Mr Kapoor had been quoted as telling a French Sunday newspaper that an immense, funnel-like structure installed in the world’s most celebrated formal garden was the “vagina of the queen”.
French royalists and conservatives said that the remark was insulting to the memory of Queen Marie-Antoinette, and the French far-right said that the presence of six of Mr Kapoor’s contemporary sculptures among the sculpted gardens of Versailles was an insult to French history.
Robert Menard, the Front National mayor of Beziers, tweeted: “Giant vagina. Contemporary art continues to disfigure our heritage.”
On Friday Mr Kapoor denied ever making the remark – at least in the terms reported.
“Did I say that? I don’t think so,” he said. “I don’t remember saying it.” Pressed by The Independent, Mr Kapoor said that he had given several, long accounts to the French press of his titanic sculpture, which is entitled Dirty Corner, part of an exhibition which is due to formally begin on Tuesday and last until the start of November. Yes, he said, his explanations had included references to vaginas. No, as far as he could recall, he had not mentioned Marie-Antoinette or any other queen.
“I don’t see why it’s problematic [to mention vaginas],” he said. “We all have one – or at least we all have something.”
The whole controversy missed the point, said the Bombay-born and London-based Mr Kapoor, who is one of the most respected artists in the world. “I am not interested in singular implications [in art],” he said. “It kills the work.”
Sexuality, he said, was just one of many possible reactions to Dirty Corner, which also includes a heap of boulders and several half-completed metal boilers.

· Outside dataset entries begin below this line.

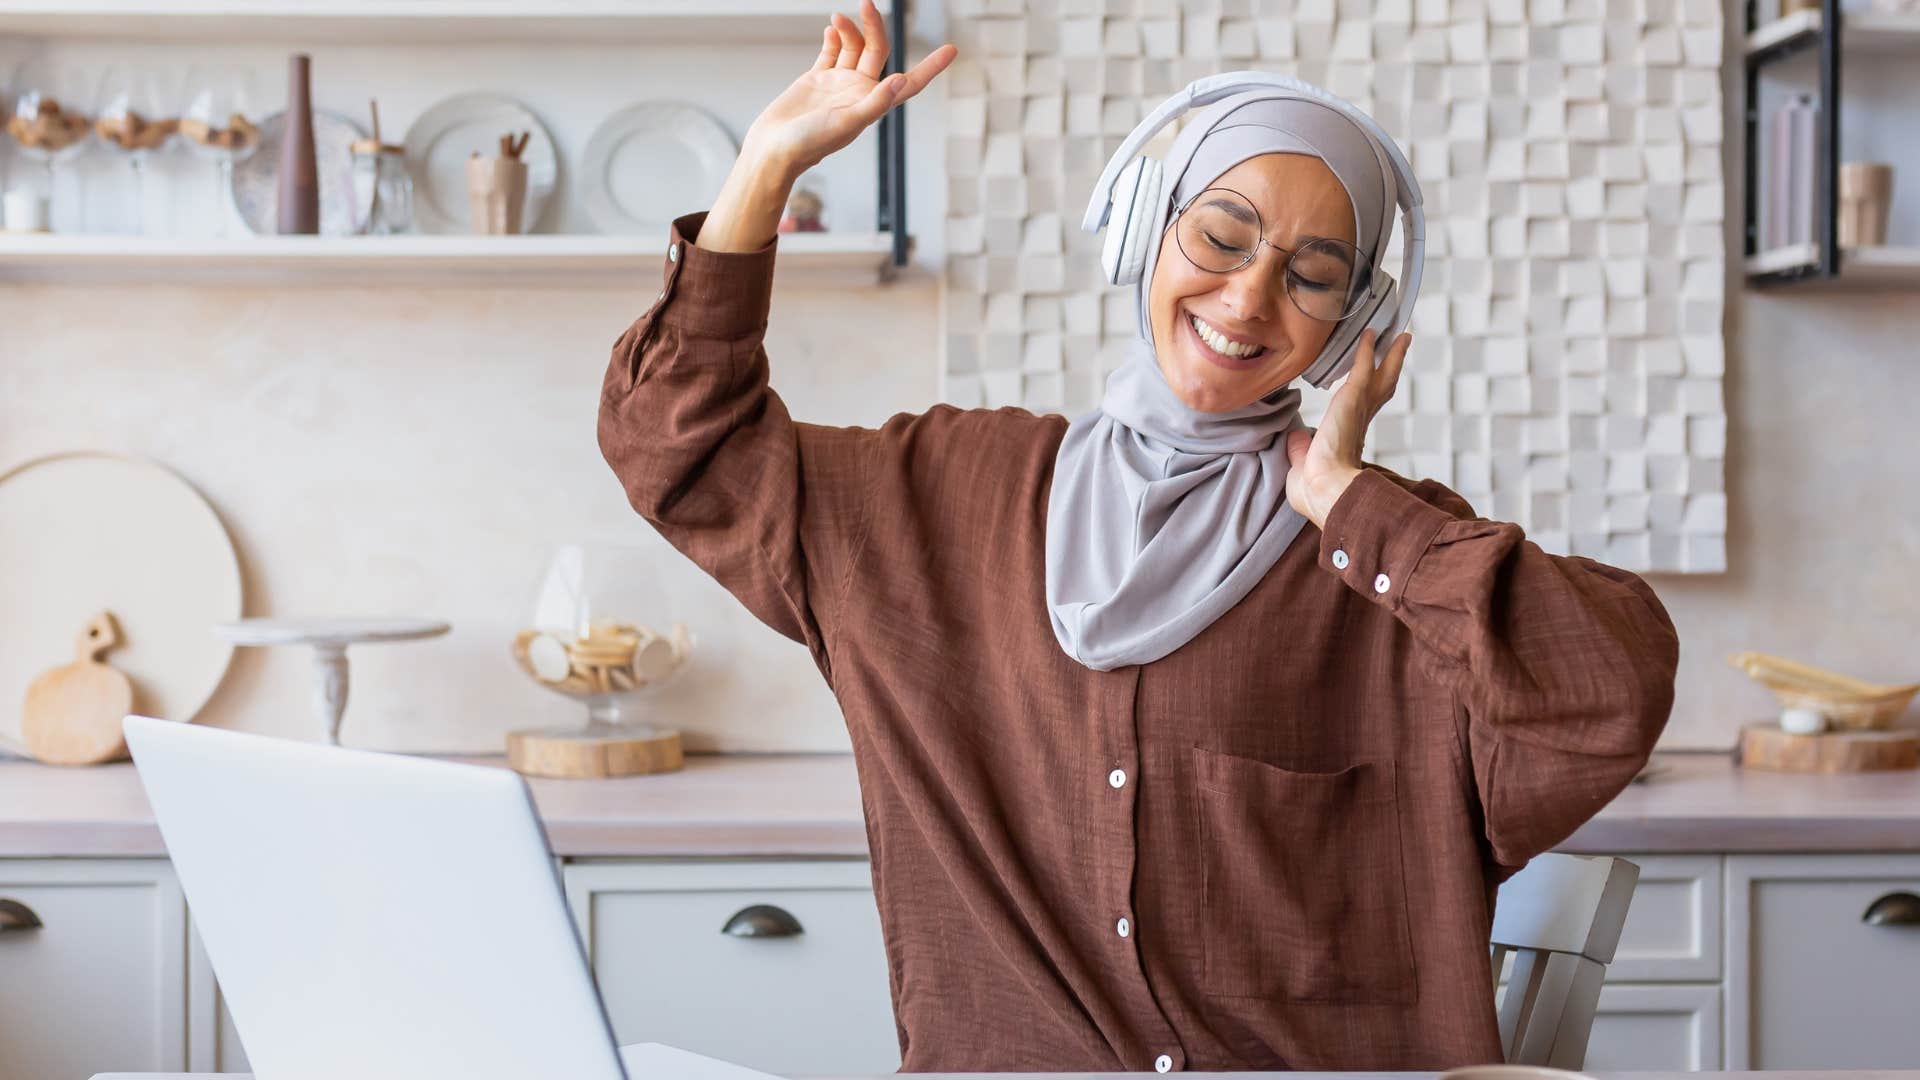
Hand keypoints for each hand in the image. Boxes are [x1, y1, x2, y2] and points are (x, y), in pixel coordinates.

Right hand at [739, 0, 956, 180]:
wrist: (774, 149)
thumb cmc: (810, 144)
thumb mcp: (847, 123)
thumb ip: (875, 103)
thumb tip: (900, 81)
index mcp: (873, 104)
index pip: (910, 82)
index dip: (932, 67)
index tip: (952, 49)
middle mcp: (859, 92)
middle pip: (877, 51)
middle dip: (874, 27)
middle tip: (866, 3)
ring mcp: (838, 83)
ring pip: (854, 47)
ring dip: (850, 29)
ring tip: (837, 19)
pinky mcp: (817, 79)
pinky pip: (832, 52)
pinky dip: (835, 38)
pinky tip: (832, 28)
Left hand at [1284, 328, 1412, 529]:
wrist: (1323, 488)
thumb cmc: (1314, 490)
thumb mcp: (1302, 467)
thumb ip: (1300, 450)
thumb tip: (1297, 439)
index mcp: (1350, 440)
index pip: (1365, 411)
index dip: (1371, 396)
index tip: (1376, 384)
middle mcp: (1361, 422)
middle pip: (1383, 387)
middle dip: (1392, 367)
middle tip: (1401, 348)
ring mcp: (1360, 409)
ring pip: (1382, 374)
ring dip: (1391, 354)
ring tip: (1400, 336)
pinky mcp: (1353, 398)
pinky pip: (1362, 366)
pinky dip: (1366, 349)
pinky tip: (1369, 333)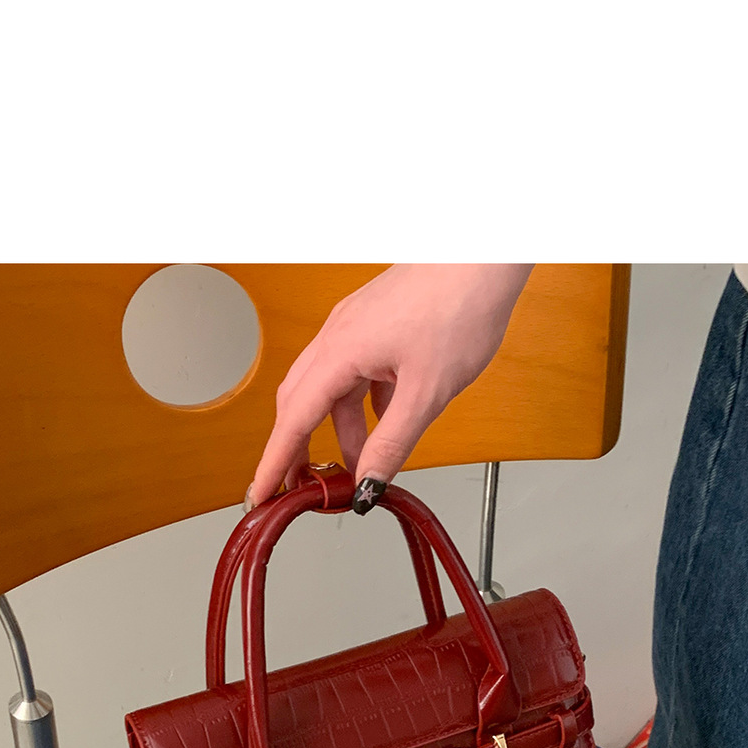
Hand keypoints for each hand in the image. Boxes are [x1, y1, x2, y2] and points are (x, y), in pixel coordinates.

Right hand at [248, 264, 532, 511]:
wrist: (486, 254)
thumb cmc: (461, 304)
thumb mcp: (427, 392)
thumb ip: (393, 443)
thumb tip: (368, 484)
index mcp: (341, 350)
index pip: (295, 419)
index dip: (276, 462)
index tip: (262, 493)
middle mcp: (338, 335)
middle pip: (301, 403)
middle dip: (298, 448)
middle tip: (301, 488)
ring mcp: (356, 327)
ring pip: (332, 390)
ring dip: (340, 430)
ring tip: (359, 465)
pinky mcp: (376, 324)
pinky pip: (356, 374)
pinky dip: (363, 407)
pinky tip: (385, 424)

Nor, he said, were his sculptures intended as an insult to André Le Nôtre (1613-1700) who created the Versailles gardens. “Le Nôtre was a great artist, one of the greatest artists of all time,” Mr Kapoor said.
Le Nôtre imposed a symmetrical vision which was meant to convey a sense of “the eternal”, of never-changing “power”, the sculptor said. When he was invited to exhibit at Versailles, becoming only the eighth contemporary artist to be honoured in this way, he decided that he should “excavate” below that “perfect surface”.
He set out to “flay” the “green carpets” of the lawns (symbolically not literally). He set out to create “confusion” and “tumult”. He attempted to penetrate the rational, frozen surface of the formal gardens to “subterranean” forces which were “dark” and “disturbing”.
The huge funnel-like strcture in Dirty Corner was obviously a reference to muddled “bodily realities”, the Turner Prize-winning artist said.
But the sculpture also includes large, uncut boulders of the kind of local marble used to build the Palace of Versailles,
Another Kapoor sculpture created especially for the Versailles exhibition is a whirlpool called Descension – a reference to Le Notre’s immense, formal fountains but also “a dark spinning pit leading to the “centre of the earth”.
None of this was a rejection of Le Nôtre, Mr Kapoor said. It was an attempt to “confront” the great landscape artists’s vision with images from earlier, wilder times but also from contemporary, more democratic times.
“The whole point,” he said, “is not to say that this means this or that. The point is create a dialogue between these great gardens and the sculptures.”
Asked by a French journalist what he had wanted to “say” in the exhibition, Mr Kapoor said; “I can honestly say to you that I have nothing to say at all.”